Pourtant, au début de ce match au stade Ennio-Tardini, on ne voit que lui. Lui, c’est Mario Balotelli. Victime d’abord d’une bonne grosse faute de Mamadou Sakho. Auteur ensuite d’un bon vieux drop, puis d’un superbe enroulé pleine barre. Mario Grande. Pendant ce temps-là, dans le camp d’en face, Ribéry préfère encore manger le ballon plutôt que de le partager avec ses petits amis. La France a un peu de mal, elle s’applique à passer par les ailes (en même temps, elle n’a pas trop le choix), mais manque cruellement d’idées. Heureusement, elle assure à la récupération, ce qui la prévient de perdre pied.

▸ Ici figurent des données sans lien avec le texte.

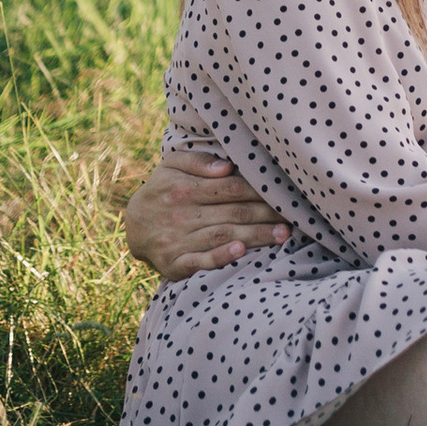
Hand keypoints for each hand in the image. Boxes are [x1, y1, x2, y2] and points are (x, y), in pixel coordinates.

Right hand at [122, 148, 289, 280]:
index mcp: (185, 189)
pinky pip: (199, 262)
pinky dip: (220, 257)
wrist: (132, 226)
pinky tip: (240, 252)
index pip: (231, 189)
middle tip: (294, 216)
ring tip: (282, 235)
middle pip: (232, 213)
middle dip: (266, 215)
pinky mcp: (174, 264)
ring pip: (223, 236)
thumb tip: (226, 166)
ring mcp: (178, 241)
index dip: (259, 191)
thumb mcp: (171, 166)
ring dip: (255, 237)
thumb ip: (197, 162)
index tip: (283, 193)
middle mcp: (182, 215)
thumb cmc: (162, 190)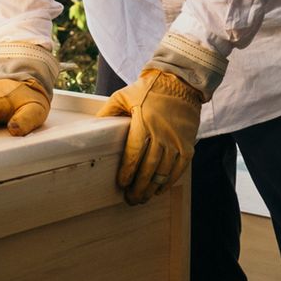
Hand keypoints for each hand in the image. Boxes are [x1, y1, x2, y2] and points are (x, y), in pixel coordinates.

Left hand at [97, 68, 201, 204]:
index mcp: (143, 123)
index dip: (127, 172)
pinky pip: (179, 169)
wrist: (181, 83)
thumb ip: (108, 112)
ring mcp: (176, 141)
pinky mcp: (188, 145)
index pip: (133, 154)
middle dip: (138, 186)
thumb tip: (93, 126)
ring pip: (163, 172)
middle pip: (148, 168)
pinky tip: (160, 189)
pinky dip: (169, 182)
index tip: (121, 183)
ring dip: (152, 188)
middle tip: (130, 198)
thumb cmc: (150, 89)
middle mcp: (161, 135)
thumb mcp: (124, 95)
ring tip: (143, 197)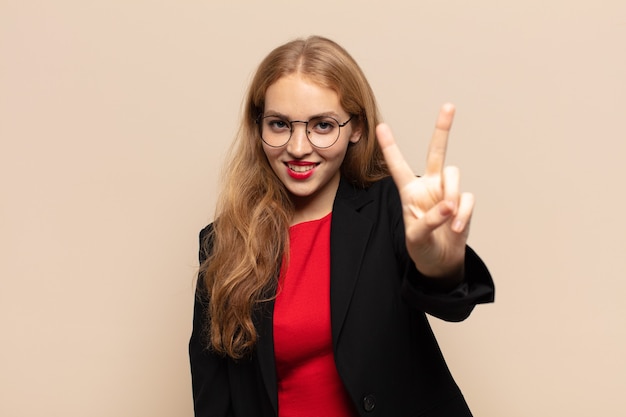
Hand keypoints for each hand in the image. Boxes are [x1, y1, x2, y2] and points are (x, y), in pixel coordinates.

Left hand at [376, 103, 472, 279]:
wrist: (440, 262)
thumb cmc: (421, 247)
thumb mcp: (416, 237)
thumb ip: (430, 220)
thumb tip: (449, 205)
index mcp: (409, 192)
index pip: (398, 166)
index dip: (390, 147)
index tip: (380, 126)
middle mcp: (429, 186)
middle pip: (436, 152)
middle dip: (443, 129)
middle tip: (448, 106)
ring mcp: (447, 193)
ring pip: (454, 175)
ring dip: (453, 194)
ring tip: (450, 217)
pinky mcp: (464, 203)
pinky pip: (468, 198)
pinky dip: (464, 214)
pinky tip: (457, 228)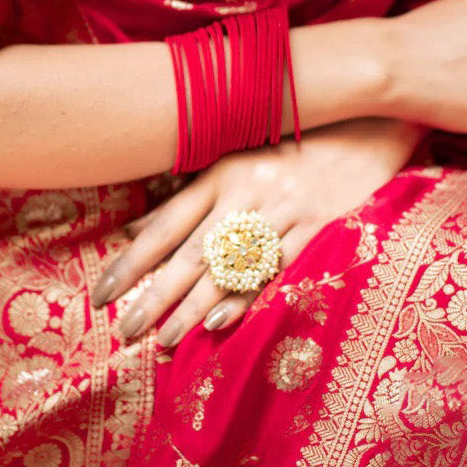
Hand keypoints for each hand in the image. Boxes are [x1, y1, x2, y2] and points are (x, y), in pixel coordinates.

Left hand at [89, 118, 423, 347]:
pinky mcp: (318, 226)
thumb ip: (189, 197)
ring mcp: (283, 210)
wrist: (365, 123)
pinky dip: (248, 295)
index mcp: (221, 174)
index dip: (133, 262)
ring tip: (163, 342)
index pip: (166, 224)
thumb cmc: (292, 147)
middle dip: (156, 296)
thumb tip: (135, 229)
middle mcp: (247, 192)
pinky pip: (277, 267)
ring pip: (231, 265)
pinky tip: (222, 321)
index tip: (102, 294)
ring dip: (195, 308)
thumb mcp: (236, 163)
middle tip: (123, 331)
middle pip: (193, 252)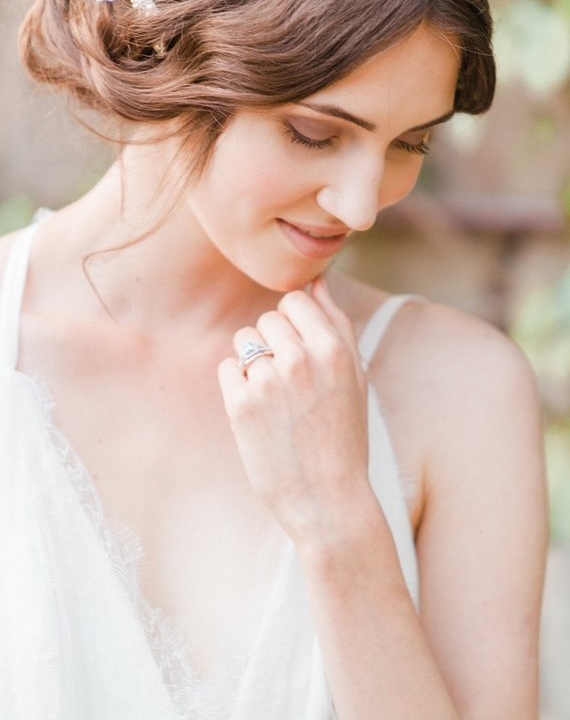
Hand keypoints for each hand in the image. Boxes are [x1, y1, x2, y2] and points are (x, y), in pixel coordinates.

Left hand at [217, 277, 368, 544]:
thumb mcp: (355, 377)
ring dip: (253, 362)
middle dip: (273, 343)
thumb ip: (337, 324)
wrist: (328, 501)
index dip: (294, 325)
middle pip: (268, 318)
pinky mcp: (241, 405)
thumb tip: (317, 282)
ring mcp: (269, 381)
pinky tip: (259, 414)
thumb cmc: (344, 437)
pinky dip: (237, 387)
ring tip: (275, 399)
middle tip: (290, 384)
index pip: (295, 300)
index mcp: (334, 348)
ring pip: (244, 339)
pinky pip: (227, 369)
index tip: (301, 354)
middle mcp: (301, 358)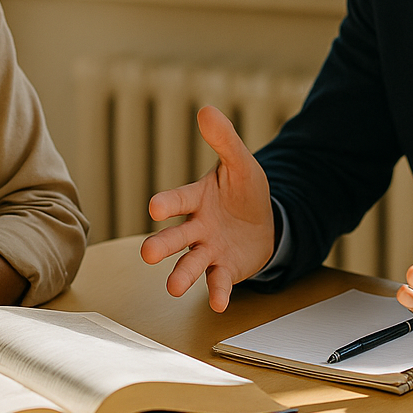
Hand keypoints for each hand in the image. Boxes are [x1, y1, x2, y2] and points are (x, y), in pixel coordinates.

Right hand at [139, 106, 274, 311]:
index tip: (155, 207)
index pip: (178, 200)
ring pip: (190, 263)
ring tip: (173, 288)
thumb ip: (224, 140)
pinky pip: (218, 281)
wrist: (265, 221)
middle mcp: (196, 227)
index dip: (167, 203)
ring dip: (181, 275)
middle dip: (161, 245)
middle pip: (175, 237)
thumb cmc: (244, 191)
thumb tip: (206, 109)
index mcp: (196, 198)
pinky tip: (219, 304)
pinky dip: (217, 292)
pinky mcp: (223, 269)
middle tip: (147, 254)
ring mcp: (208, 250)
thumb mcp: (240, 163)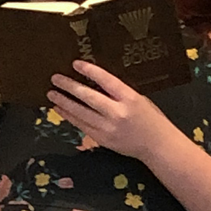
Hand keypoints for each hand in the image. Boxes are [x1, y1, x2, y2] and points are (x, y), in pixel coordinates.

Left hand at [47, 61, 173, 159]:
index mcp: (130, 99)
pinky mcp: (103, 139)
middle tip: (55, 78)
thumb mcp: (140, 100)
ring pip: (81, 113)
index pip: (107, 81)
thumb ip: (120, 93)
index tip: (75, 64)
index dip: (90, 71)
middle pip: (89, 97)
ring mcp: (109, 128)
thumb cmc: (151, 120)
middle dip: (69, 87)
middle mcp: (118, 113)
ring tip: (52, 93)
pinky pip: (82, 126)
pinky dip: (70, 117)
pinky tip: (61, 109)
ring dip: (64, 102)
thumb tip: (95, 82)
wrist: (158, 146)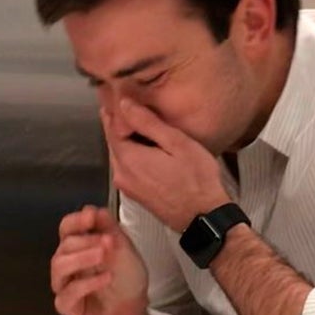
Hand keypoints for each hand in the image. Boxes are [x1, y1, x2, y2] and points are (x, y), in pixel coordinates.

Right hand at [50, 205, 149, 314]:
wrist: (135, 312)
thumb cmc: (127, 279)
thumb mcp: (125, 249)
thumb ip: (109, 230)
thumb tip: (93, 209)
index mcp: (79, 246)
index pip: (66, 228)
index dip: (76, 221)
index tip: (91, 217)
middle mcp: (67, 263)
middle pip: (64, 245)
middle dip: (85, 240)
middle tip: (107, 242)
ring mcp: (64, 284)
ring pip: (58, 266)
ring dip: (81, 258)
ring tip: (103, 256)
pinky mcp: (67, 306)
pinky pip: (67, 294)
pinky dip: (86, 284)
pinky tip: (106, 279)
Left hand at [102, 99, 229, 232]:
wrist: (204, 217)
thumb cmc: (197, 181)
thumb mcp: (176, 143)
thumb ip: (147, 122)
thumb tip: (125, 105)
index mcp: (129, 159)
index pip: (110, 127)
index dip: (113, 111)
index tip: (115, 97)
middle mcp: (122, 174)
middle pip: (114, 142)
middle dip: (120, 125)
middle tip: (130, 107)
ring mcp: (128, 186)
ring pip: (121, 155)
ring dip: (128, 140)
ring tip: (143, 126)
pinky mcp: (136, 194)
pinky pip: (128, 168)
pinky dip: (134, 155)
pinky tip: (150, 150)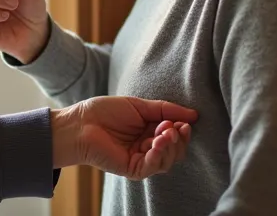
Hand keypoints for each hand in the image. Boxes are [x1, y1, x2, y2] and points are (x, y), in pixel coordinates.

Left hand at [51, 97, 196, 179]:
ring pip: (167, 161)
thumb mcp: (140, 106)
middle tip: (173, 127)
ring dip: (170, 146)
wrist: (81, 123)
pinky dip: (159, 155)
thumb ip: (166, 110)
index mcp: (150, 132)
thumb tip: (194, 114)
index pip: (176, 137)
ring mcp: (140, 160)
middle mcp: (147, 148)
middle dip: (178, 139)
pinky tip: (157, 142)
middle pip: (175, 151)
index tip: (185, 121)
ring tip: (165, 133)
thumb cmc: (106, 112)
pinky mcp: (132, 169)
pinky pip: (152, 167)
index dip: (183, 130)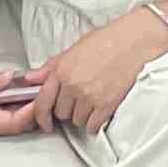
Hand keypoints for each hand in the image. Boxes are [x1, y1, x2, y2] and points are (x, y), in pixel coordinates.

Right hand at [0, 69, 49, 152]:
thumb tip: (11, 76)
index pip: (22, 120)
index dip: (38, 106)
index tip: (47, 87)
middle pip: (25, 122)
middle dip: (39, 103)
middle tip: (48, 80)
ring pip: (17, 119)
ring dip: (28, 102)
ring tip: (38, 81)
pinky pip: (5, 115)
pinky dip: (15, 103)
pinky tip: (19, 88)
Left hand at [35, 12, 167, 133]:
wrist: (135, 41)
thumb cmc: (107, 40)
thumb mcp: (74, 49)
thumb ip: (51, 66)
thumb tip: (32, 78)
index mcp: (62, 70)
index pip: (42, 102)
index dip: (41, 116)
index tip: (45, 122)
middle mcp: (72, 85)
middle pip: (61, 113)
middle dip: (67, 110)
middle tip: (78, 100)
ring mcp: (89, 96)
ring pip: (77, 121)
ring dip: (82, 116)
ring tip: (92, 101)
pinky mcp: (106, 105)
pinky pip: (92, 126)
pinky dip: (95, 122)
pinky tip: (100, 111)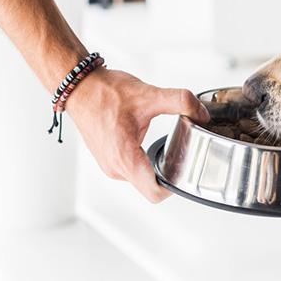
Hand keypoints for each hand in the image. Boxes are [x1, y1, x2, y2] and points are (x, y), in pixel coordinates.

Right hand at [64, 67, 210, 202]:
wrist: (80, 87)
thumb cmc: (104, 92)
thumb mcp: (148, 94)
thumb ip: (180, 101)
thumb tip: (201, 113)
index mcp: (124, 157)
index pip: (154, 193)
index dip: (174, 187)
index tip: (184, 172)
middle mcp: (115, 167)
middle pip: (150, 186)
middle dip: (166, 172)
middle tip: (178, 152)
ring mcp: (109, 166)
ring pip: (140, 177)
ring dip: (151, 164)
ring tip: (159, 144)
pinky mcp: (107, 160)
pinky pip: (130, 168)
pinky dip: (140, 159)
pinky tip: (143, 141)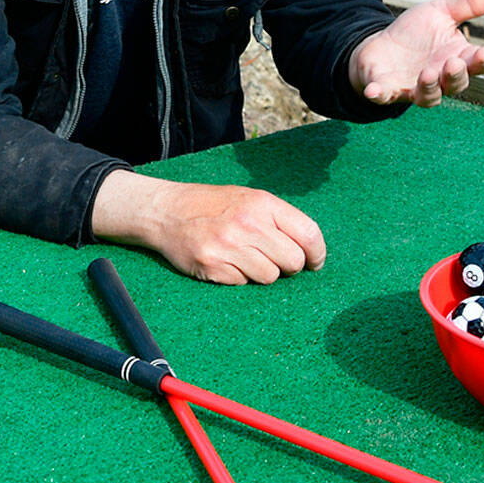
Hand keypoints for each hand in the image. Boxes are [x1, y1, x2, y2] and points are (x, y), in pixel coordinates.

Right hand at [90, 170, 325, 284]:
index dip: (317, 254)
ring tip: (245, 257)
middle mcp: (249, 224)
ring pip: (270, 276)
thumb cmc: (214, 206)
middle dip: (288, 266)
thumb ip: (279, 219)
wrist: (166, 210)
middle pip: (292, 262)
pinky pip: (243, 283)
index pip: (308, 234)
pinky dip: (238, 277)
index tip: (314, 263)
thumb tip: (310, 250)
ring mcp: (229, 246)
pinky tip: (225, 261)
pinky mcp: (213, 266)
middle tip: (274, 260)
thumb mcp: (249, 199)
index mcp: (263, 204)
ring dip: (262, 272)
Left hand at [350, 0, 483, 105]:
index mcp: (458, 59)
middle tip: (453, 62)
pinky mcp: (388, 90)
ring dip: (429, 87)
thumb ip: (470, 4)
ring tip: (429, 73)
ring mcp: (414, 88)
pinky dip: (381, 95)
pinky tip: (375, 91)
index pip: (477, 64)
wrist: (380, 44)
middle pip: (456, 84)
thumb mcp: (442, 11)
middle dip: (456, 75)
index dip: (482, 60)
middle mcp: (441, 79)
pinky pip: (385, 96)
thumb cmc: (415, 32)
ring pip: (428, 96)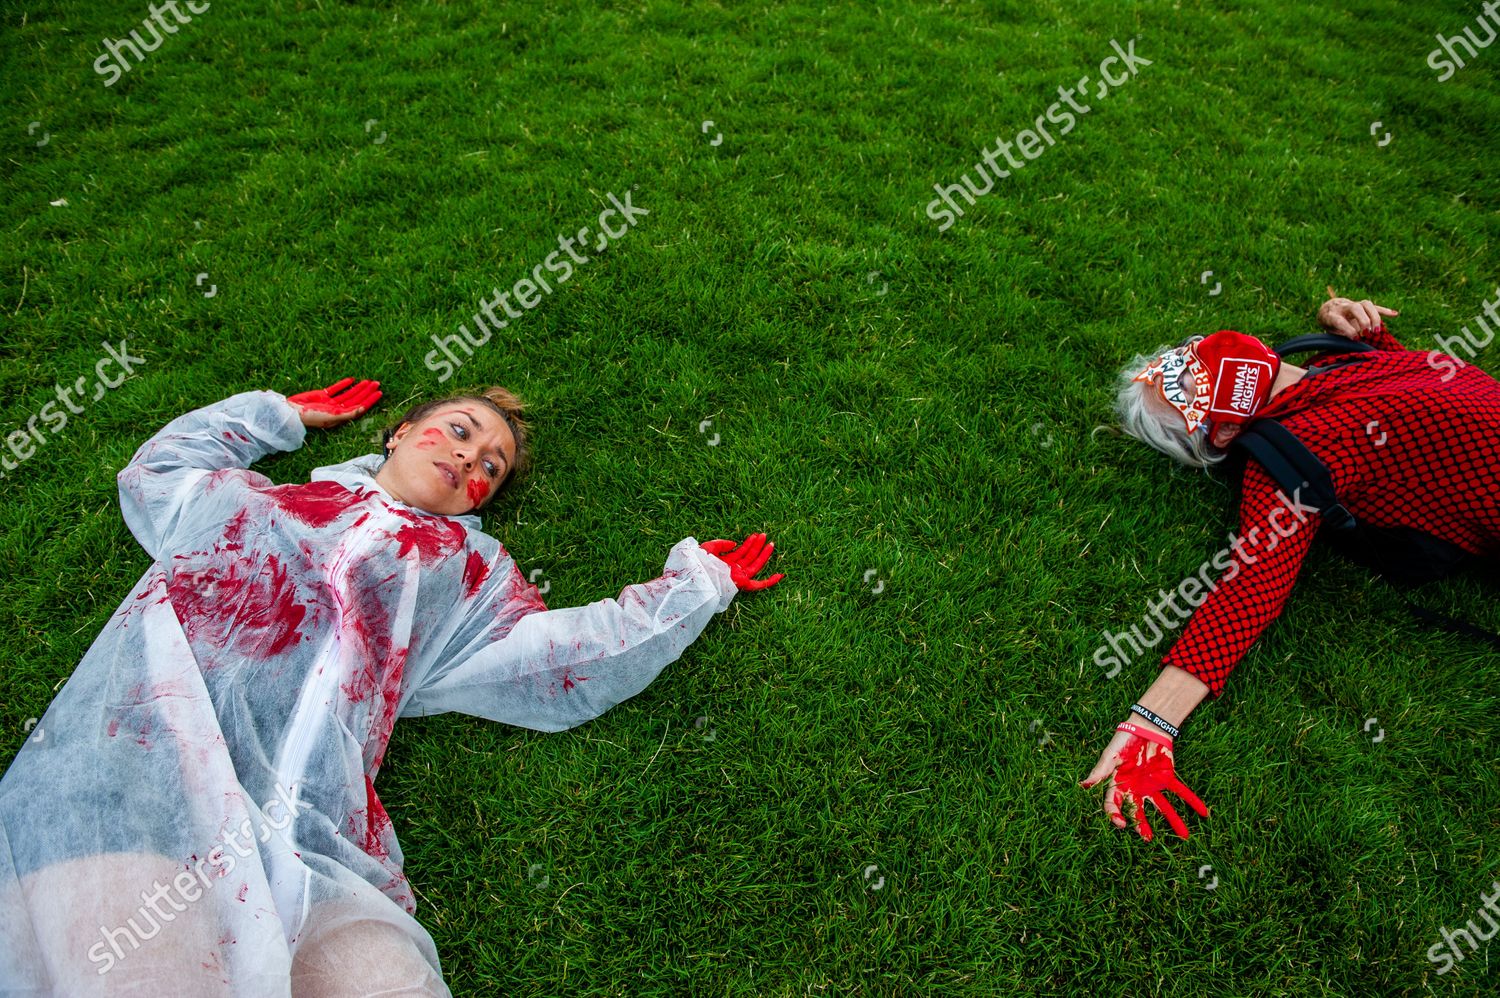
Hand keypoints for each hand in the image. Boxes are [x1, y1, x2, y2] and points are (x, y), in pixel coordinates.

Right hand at [288, 378, 381, 428]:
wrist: (292, 411)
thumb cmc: (311, 417)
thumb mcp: (331, 416)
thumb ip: (347, 413)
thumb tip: (362, 409)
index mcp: (341, 417)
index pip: (359, 407)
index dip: (370, 400)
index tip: (379, 393)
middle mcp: (337, 410)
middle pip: (356, 399)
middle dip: (366, 392)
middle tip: (377, 383)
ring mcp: (330, 403)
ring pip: (348, 394)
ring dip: (358, 388)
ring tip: (368, 381)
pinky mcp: (322, 396)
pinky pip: (336, 389)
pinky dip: (343, 384)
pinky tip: (351, 380)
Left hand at [701, 533, 783, 591]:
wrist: (698, 575)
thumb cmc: (699, 563)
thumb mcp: (709, 548)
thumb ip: (722, 544)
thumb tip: (735, 544)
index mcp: (726, 562)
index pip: (741, 552)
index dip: (749, 544)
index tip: (755, 536)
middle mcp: (733, 569)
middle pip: (749, 556)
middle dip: (757, 546)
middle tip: (764, 535)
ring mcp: (738, 576)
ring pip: (755, 564)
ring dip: (763, 554)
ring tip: (769, 542)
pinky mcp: (742, 583)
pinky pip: (758, 585)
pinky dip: (769, 582)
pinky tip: (779, 575)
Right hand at [1080, 722, 1207, 840]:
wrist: (1146, 725)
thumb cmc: (1125, 739)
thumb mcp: (1111, 755)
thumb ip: (1100, 771)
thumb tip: (1083, 785)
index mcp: (1119, 784)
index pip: (1114, 805)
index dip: (1116, 816)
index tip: (1122, 824)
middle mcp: (1136, 788)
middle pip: (1138, 811)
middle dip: (1142, 825)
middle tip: (1147, 838)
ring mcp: (1152, 785)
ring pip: (1163, 807)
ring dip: (1173, 820)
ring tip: (1184, 836)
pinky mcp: (1167, 778)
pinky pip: (1180, 792)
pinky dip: (1192, 801)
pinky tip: (1203, 812)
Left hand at [1318, 293, 1397, 338]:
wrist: (1328, 309)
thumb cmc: (1329, 325)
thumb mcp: (1329, 332)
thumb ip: (1339, 338)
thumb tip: (1353, 348)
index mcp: (1331, 315)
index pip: (1340, 321)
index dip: (1348, 330)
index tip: (1356, 339)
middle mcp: (1343, 307)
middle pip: (1356, 308)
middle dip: (1364, 320)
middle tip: (1368, 333)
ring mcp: (1354, 304)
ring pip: (1366, 304)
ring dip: (1374, 316)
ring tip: (1377, 331)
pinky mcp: (1363, 306)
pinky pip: (1375, 306)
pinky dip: (1385, 310)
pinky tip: (1395, 314)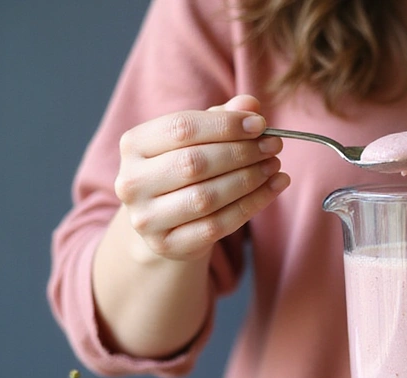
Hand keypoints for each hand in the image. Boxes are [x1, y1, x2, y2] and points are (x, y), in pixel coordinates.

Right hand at [114, 94, 289, 260]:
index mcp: (133, 145)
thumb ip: (220, 119)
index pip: (181, 128)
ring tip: (274, 165)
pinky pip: (217, 225)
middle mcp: (132, 182)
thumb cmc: (182, 170)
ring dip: (249, 179)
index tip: (260, 124)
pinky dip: (251, 205)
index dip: (226, 125)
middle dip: (241, 152)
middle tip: (273, 146)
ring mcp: (147, 218)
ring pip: (206, 197)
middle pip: (194, 163)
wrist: (164, 222)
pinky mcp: (168, 245)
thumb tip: (250, 105)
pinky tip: (273, 188)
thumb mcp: (197, 139)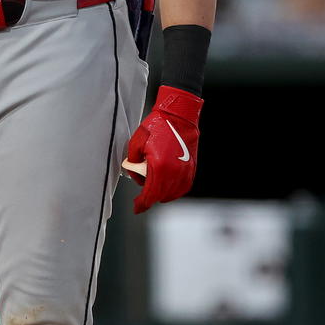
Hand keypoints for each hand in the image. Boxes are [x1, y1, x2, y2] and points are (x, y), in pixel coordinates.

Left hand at [124, 86, 202, 212]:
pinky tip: (166, 187)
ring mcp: (185, 171)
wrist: (179, 116)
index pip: (150, 194)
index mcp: (159, 167)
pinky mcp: (191, 168)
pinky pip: (182, 187)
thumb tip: (134, 171)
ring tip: (152, 189)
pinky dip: (173, 190)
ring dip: (161, 195)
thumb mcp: (136, 142)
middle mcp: (174, 173)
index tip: (137, 208)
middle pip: (160, 196)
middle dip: (149, 199)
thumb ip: (132, 161)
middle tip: (141, 199)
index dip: (142, 204)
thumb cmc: (158, 126)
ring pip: (172, 193)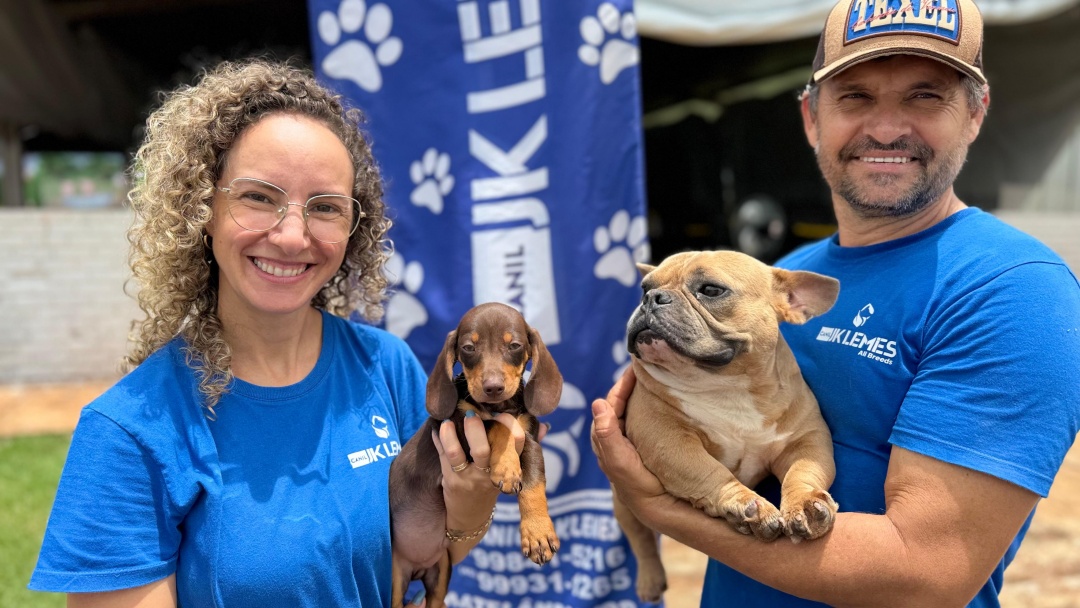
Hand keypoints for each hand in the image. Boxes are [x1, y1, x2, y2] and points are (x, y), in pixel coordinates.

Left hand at [432, 412, 525, 560]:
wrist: (469, 519)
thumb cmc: (490, 488)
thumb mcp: (509, 472)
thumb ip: (522, 448)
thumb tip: (544, 427)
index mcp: (507, 469)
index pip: (515, 446)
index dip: (510, 426)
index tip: (502, 413)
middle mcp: (488, 475)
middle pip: (483, 450)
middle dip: (476, 429)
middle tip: (471, 414)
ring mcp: (468, 479)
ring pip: (457, 453)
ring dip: (450, 434)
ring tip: (447, 421)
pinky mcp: (451, 481)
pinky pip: (442, 457)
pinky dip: (438, 439)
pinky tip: (437, 428)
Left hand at [590, 367, 665, 501]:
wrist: (654, 505)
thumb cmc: (635, 484)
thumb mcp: (619, 460)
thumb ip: (607, 433)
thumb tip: (596, 402)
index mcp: (605, 436)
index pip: (611, 402)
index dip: (622, 384)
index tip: (636, 366)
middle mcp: (613, 436)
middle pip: (619, 402)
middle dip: (629, 384)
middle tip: (645, 366)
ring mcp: (626, 440)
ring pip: (628, 409)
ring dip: (637, 393)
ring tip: (652, 377)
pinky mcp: (640, 444)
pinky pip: (639, 417)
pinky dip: (645, 405)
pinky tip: (657, 399)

L’Italie, elle, affiche une certaine fluidité, notamment sur son côté droit, le long de l’activité de Candreva, mais manque un peu d’impact physique. Hormis, bien sûr, Mario Balotelli, qui commence à poser de plus en plus de problèmes à la défense française. Au moins, Sakho n’a toujours pas pris de carton rouge. Malgré Verratti, qui s’amuse à montrer la classe d’écart entre lui et les milieux de terrain français, le match s’endort un peu. Alors le public décide de monter un peu le ton. Il se prend même pour celui du Stade en France en claquant une ola complètement hors-sujet, mais finalement prophétique. Ricardo Montolivo pénètre, appel tranchant comme la crête d’El-Shaarawy, but. Mais juste derrière, alors qu’il avait l’air enfermé sur ce côté gauche de la défense italienne, Valbuena slalome Verratti et Barzagli, avant de nettoyer la lunette opposée de Sirigu. Sorti de sa boîte comme quand on touche à sa bagnole, Petit Vélo a là réussi ce que Ribéry passe son temps à essayer de faire : marquer un but magnifique après une série de dribble, et ce sans contre favorable. La preuve, juste derrière, Ti’Franck bourrine et frappe tout droit, à 7 bons mètres des buts.

Parme fatale

La deuxième mi-temps sera la ronde des changements. D’abord Bonucci pour Barzagli, dès la 46e. Puis, à la 50e, Florenzi pour Marchisio, Giaccherini pour Montolivo et un certain Andrea Pirlo pour Verratti. L’Italie contrôle le match, un peu trop même d’ailleurs. Elle se fait surprendre sur une action des deux entrants côté français : Jérémy Ménez, qui dribble sur la gauche, centre en retrait pour Évra qui frappe, non cadrée, mais la panthère se jette pour pousser le cuir au fond des filets. But de Gomis, et 2-1 pour la France. Prandelli fait entrer Giovinco ; ses hommes menés sur leurs terres, le match a maintenant un véritable intérêt. D’autant que Yoann Gourcuff fait son retour en bleu. Enfin, en blanc. Mais l’on voit surtout l’Italie assiéger le but de Lloris. En vain.

Comme lors de ce 7 septembre 2006, trois mois après la finale de Berlin, la France l’emporte contre l’Italie quand ça ne compte plus. L’Italie, elle, continue d’être nulle lors des matchs amicaux. Question de tradition. Perdre quand ça compte pour du beurre parce qu’on sait bien que c’est quand le jeu devient dur que les durs deviennent bons. Question de style enfin : une équipe a fini le match avec Sissoko en milieu offensif, l’autre avec Andrea Pirlo en six. La vie est une question de goût, et de clichés qui perdurent.